◆ **Consigne a**
D'après le texte d'exercice sur la rémission des péchés, pour quelle raison les païens ne peuvent-ils concevoir que les dieux remettent le péché ?

◆ **Texte d'exercice**

= = = =

Notre histoire nous montre combien il est
difficile de croire à la rémission
des péchés. Celui qui ne
connaît pas, ou ne veut pas connaître
l'énormité du péché ne
trouve naturellement pas de difficulté
à croire au pardon de Dieu. Si le
péché n’est autre chose que la
manifestation de penchants irrésistibles il
ne peut être question de faute, ni de pardon.
Là où il n’y a pas eu de
transgression, il n’y a rien à
pardonner. Si de plus, le péché
n’est qu’une faiblesse excusable on peut
facilement admettre que notre bon Père
céleste l’efface en disant : "Mes
enfants, ce n’est rien, ne vous en tourmentez
pas." Les hommes plus sérieux jugent les
choses autrement. Parmi les païens ceux qui
ont des sentiments nobles souffrent du poids du
péché et ne disent jamais que le
pardon divin est une chose naturelle. Ils ne
peuvent concevoir que les dieux remettent le
péché, car ils ne connaissent pas le
Dieu saint et miséricordieux.

= = = =

◆ **Enregistrements fournis**
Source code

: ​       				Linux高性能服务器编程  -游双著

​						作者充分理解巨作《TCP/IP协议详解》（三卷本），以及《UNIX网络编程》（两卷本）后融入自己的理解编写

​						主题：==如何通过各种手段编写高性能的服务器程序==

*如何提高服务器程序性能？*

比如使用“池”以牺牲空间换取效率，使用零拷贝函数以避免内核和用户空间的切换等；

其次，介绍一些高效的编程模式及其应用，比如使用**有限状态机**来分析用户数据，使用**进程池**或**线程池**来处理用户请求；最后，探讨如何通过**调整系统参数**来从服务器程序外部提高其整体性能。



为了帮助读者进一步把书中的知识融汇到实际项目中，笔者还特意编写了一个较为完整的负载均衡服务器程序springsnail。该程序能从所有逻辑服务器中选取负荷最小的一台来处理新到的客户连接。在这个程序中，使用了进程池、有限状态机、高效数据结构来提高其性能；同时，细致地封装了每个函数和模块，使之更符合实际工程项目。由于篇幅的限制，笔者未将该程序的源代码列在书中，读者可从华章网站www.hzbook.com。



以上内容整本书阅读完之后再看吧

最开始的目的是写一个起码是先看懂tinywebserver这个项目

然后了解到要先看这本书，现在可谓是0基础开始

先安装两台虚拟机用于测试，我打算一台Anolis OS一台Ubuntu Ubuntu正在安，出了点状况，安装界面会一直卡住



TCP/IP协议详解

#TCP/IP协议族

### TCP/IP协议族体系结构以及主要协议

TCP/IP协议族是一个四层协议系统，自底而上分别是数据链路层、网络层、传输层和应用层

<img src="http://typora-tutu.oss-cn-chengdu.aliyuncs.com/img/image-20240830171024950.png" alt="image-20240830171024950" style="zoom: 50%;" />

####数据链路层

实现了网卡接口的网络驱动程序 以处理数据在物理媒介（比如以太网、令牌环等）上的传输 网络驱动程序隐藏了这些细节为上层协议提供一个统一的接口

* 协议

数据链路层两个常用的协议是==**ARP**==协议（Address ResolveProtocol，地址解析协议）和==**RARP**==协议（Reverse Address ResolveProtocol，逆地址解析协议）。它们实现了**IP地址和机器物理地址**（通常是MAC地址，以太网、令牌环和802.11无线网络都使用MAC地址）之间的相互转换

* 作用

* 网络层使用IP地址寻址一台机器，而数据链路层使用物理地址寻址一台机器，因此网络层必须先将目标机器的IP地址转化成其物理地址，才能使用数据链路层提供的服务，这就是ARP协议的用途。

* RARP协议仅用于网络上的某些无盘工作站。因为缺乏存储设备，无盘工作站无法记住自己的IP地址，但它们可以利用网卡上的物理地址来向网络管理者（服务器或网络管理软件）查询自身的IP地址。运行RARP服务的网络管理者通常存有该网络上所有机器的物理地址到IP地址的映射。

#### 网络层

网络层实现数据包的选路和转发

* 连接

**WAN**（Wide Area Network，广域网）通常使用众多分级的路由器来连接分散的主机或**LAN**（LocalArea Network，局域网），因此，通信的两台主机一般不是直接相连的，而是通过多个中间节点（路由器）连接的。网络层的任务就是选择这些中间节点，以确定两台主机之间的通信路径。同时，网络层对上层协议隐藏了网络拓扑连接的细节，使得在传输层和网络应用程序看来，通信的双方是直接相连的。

= = = =

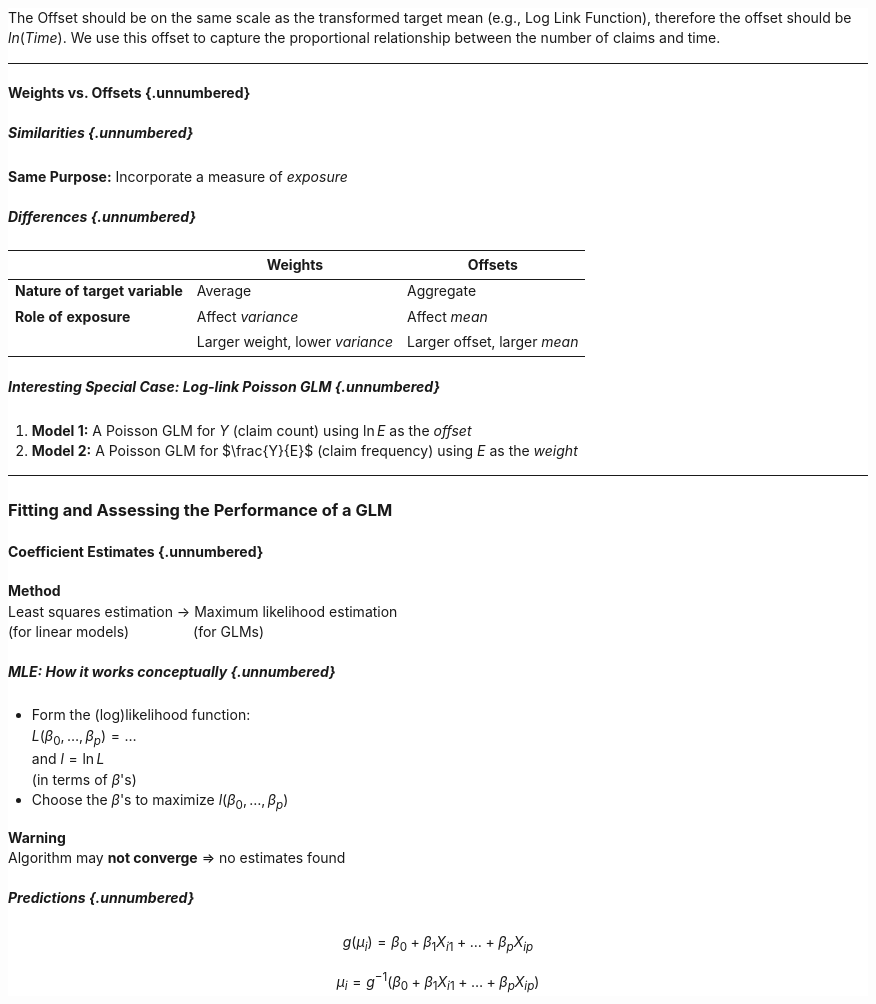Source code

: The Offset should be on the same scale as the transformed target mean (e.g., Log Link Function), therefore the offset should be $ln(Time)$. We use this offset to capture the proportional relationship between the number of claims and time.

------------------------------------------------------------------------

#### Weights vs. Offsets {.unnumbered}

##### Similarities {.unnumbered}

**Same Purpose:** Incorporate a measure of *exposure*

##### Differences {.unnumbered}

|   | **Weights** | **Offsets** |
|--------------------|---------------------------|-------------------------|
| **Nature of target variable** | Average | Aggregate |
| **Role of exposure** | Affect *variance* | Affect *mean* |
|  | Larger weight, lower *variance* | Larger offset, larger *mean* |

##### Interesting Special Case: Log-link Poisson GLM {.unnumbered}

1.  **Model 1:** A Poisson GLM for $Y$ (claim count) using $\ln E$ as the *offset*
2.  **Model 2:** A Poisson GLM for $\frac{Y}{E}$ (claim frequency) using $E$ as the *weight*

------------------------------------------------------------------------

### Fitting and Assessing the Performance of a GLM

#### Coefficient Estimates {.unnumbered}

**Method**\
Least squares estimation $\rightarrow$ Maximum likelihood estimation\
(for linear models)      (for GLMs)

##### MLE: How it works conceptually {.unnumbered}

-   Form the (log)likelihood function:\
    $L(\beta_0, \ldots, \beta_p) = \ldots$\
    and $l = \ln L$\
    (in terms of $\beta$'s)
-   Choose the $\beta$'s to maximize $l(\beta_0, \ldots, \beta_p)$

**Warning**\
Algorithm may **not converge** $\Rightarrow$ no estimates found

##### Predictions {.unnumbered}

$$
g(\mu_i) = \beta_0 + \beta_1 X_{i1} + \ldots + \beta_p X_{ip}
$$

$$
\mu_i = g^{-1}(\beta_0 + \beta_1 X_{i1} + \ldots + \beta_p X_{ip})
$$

= = = =

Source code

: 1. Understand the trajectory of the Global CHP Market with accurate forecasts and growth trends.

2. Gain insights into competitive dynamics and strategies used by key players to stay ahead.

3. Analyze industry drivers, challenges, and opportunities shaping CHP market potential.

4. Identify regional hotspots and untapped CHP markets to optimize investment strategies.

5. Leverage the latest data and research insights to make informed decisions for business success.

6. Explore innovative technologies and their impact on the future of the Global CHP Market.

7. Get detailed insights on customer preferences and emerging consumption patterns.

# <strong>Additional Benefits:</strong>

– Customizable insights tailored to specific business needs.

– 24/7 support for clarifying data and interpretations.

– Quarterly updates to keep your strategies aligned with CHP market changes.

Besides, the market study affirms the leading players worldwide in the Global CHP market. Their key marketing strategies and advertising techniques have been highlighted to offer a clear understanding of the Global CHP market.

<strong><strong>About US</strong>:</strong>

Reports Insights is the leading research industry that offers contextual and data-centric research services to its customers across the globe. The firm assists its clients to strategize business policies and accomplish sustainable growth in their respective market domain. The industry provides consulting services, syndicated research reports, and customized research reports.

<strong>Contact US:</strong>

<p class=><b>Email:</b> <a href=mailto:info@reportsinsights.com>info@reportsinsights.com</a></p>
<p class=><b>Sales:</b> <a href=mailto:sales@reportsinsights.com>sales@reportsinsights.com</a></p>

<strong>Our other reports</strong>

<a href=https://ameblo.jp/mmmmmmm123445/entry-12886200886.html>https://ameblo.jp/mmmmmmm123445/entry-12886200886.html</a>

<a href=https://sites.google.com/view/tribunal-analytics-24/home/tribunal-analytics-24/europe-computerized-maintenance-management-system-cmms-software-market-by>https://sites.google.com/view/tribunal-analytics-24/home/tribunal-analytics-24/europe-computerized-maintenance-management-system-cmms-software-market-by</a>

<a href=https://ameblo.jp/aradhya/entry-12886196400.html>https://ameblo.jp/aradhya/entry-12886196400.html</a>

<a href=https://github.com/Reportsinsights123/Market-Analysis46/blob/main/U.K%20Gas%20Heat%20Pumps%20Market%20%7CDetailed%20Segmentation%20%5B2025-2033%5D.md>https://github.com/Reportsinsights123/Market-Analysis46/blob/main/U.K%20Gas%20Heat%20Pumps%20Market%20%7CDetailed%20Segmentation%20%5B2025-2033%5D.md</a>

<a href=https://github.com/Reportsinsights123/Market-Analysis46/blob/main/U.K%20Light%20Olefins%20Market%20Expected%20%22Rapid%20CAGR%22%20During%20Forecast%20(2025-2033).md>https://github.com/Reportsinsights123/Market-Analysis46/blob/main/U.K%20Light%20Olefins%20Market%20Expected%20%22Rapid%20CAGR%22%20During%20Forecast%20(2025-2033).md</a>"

= = = =

◆ **Consigne b**
Dans les enregistrements, substituez « Gamma » à « Poisson » depuis la ligne contenant « ##### Interesting Special » jusqu'à la ligne contenant « ##### MLE: How » incluse. Reproduisez seulement ces lignes, sans aucune autre modification.

◆ **Résultat attendu a**
Parce qu'ils ne connaissent pas le Dieu saint et miséricordieux.

◆ **Résultat attendu b**
##### Interesting Special Case: Log-link Gamma GLM {.unnumbered}

1.  **Model 1:** A Gamma GLM for $Y$ (claim count) using $\ln E$ as the *offset*
2.  **Model 2:** A Gamma GLM for $\frac{Y}{E}$ (claim frequency) using $E$ as the *weight*

------------------------------------------------------------------------

### Fitting and Assessing the Performance of a GLM

#### Coefficient Estimates {.unnumbered}

**Method**\
Least squares estimation $\rightarrow$ Maximum likelihood estimation\
(for linear models)      (for GLMs)

##### MLE: How it works conceptually {.unnumbered}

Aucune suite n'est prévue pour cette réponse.